### YOUR ASSIGNMENT
Your answer is the lines below, exactly, from the one that contains "capacidad de detección, respuesta" through the one that contains "ryhmässä meno on", both included.

### GIVEN RECORDS
--- START ---

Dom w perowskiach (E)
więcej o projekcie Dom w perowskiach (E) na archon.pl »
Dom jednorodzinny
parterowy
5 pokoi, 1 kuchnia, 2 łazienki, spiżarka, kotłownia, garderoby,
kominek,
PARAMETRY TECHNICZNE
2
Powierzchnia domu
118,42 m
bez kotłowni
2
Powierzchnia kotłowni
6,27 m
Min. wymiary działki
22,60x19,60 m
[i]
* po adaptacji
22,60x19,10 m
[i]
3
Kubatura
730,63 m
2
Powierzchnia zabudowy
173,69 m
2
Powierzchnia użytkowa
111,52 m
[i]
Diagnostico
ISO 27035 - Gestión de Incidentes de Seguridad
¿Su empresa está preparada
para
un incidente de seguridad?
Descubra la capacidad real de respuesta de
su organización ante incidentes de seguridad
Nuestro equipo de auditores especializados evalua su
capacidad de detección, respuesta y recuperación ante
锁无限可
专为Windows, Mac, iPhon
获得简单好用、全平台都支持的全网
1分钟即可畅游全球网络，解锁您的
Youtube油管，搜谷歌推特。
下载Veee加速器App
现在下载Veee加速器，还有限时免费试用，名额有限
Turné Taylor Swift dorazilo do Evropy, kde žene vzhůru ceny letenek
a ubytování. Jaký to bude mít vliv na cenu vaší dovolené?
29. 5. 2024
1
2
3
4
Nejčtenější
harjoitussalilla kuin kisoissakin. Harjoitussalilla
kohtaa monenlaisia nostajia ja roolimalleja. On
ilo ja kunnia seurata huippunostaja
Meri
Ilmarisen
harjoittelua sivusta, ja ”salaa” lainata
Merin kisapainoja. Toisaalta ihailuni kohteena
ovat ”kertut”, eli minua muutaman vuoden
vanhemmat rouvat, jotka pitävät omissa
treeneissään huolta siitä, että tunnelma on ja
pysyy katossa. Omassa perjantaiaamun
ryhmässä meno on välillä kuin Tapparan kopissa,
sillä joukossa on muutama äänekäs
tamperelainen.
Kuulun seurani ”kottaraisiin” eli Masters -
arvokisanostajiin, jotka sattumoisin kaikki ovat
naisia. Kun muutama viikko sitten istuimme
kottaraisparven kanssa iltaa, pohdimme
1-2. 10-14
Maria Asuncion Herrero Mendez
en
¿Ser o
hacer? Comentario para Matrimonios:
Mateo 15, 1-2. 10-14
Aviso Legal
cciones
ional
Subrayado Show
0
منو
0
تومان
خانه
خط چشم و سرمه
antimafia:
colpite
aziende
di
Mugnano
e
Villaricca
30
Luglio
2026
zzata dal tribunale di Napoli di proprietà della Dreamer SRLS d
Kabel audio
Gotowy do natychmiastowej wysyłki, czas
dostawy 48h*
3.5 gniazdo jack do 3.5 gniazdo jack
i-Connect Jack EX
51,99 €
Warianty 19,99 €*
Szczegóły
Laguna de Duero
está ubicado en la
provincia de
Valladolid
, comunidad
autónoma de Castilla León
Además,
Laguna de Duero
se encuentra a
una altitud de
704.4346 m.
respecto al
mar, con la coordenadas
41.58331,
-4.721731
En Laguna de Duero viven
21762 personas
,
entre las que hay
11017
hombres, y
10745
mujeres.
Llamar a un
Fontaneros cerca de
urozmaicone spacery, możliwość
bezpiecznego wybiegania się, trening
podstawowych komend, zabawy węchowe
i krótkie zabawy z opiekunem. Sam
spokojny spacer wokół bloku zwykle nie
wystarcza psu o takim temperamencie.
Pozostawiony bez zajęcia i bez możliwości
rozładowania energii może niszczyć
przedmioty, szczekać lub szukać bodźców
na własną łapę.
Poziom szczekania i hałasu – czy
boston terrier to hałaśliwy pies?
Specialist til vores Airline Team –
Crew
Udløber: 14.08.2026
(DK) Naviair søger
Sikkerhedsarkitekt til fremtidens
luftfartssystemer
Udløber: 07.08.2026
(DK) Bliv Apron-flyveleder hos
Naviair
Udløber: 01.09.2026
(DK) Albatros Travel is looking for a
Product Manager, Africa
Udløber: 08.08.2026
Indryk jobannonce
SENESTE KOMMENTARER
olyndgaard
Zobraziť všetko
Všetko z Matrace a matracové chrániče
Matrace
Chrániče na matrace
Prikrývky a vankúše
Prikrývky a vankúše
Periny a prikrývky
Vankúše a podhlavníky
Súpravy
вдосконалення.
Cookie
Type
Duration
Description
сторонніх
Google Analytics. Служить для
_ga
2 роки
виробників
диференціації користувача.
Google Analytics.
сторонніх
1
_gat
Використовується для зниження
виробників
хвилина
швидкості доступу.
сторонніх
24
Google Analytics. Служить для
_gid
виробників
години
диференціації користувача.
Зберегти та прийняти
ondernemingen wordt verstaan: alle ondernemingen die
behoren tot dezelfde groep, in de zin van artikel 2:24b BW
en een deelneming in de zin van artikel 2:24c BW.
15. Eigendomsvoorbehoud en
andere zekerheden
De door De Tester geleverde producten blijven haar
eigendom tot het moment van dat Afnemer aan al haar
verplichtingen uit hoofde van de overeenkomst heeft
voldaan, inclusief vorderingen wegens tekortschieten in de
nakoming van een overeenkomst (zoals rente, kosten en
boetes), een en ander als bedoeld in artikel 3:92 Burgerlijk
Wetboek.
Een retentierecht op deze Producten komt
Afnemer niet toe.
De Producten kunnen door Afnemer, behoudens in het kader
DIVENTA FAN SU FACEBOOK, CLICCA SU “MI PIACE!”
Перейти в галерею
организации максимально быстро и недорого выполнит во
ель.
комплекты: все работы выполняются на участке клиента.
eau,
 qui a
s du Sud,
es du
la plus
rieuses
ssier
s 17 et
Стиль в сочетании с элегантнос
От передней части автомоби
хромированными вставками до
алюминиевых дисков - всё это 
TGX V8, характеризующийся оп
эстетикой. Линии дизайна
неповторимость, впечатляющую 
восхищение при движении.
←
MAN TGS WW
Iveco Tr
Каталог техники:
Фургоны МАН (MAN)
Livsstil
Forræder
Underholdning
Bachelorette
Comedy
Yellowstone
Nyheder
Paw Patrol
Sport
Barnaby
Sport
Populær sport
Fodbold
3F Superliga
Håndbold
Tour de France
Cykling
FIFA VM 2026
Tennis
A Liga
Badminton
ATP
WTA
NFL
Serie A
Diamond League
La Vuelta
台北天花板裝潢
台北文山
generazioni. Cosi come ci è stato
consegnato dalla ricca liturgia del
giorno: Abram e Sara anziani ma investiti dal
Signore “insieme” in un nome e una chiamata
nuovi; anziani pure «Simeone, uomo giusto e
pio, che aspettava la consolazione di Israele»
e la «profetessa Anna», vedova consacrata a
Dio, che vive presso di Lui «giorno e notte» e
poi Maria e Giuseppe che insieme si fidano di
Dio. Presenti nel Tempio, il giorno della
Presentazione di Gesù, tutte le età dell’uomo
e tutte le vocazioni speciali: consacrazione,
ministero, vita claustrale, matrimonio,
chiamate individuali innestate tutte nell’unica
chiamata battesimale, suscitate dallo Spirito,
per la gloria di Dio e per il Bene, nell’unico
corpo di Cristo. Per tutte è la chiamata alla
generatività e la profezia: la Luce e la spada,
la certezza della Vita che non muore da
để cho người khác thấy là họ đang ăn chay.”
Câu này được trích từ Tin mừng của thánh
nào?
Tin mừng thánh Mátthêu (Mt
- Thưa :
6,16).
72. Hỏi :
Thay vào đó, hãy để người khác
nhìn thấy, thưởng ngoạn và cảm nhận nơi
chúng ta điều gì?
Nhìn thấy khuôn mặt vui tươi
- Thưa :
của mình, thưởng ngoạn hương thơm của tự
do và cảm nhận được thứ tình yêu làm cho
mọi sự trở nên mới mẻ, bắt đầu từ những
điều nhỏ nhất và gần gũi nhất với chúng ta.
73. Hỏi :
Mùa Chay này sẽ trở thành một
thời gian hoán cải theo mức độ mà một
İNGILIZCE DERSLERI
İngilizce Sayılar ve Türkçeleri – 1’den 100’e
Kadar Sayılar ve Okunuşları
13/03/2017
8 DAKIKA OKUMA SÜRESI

--- END ---

### WRITTEN RESPONSE
capacidad de detección, respuesta y recuperación ante
锁无限可
专为Windows, Mac, iPhon
获得简单好用、全平台都支持的全网
1分钟即可畅游全球网络，解锁您的
Youtube油管，搜谷歌推特。
下载Veee加速器App
现在下载Veee加速器，还有限时免费试用，名额有限
Turné Taylor Swift dorazilo do Evropy, kde žene vzhůru ceny letenek
a ubytování. Jaký to bude mít vliv na cenu vaší dovolené?
29. 5. 2024
1
2
3
4
Nejčtenější
harjoitussalilla kuin kisoissakin. Harjoitussalilla
kohtaa monenlaisia nostajia ja roolimalleja. On
ilo ja kunnia seurata huippunostaja
Meri
Ilmarisen
harjoittelua sivusta, ja ”salaa” lainata
Merin kisapainoja. Toisaalta ihailuni kohteena
ovat ”kertut”, eli minua muutaman vuoden
vanhemmat rouvat, jotka pitävät omissa
treeneissään huolta siitä, että tunnelma on ja
pysyy katossa. Omassa perjantaiaamun
ryhmässä meno on välillä kuin Tapparan kopissa,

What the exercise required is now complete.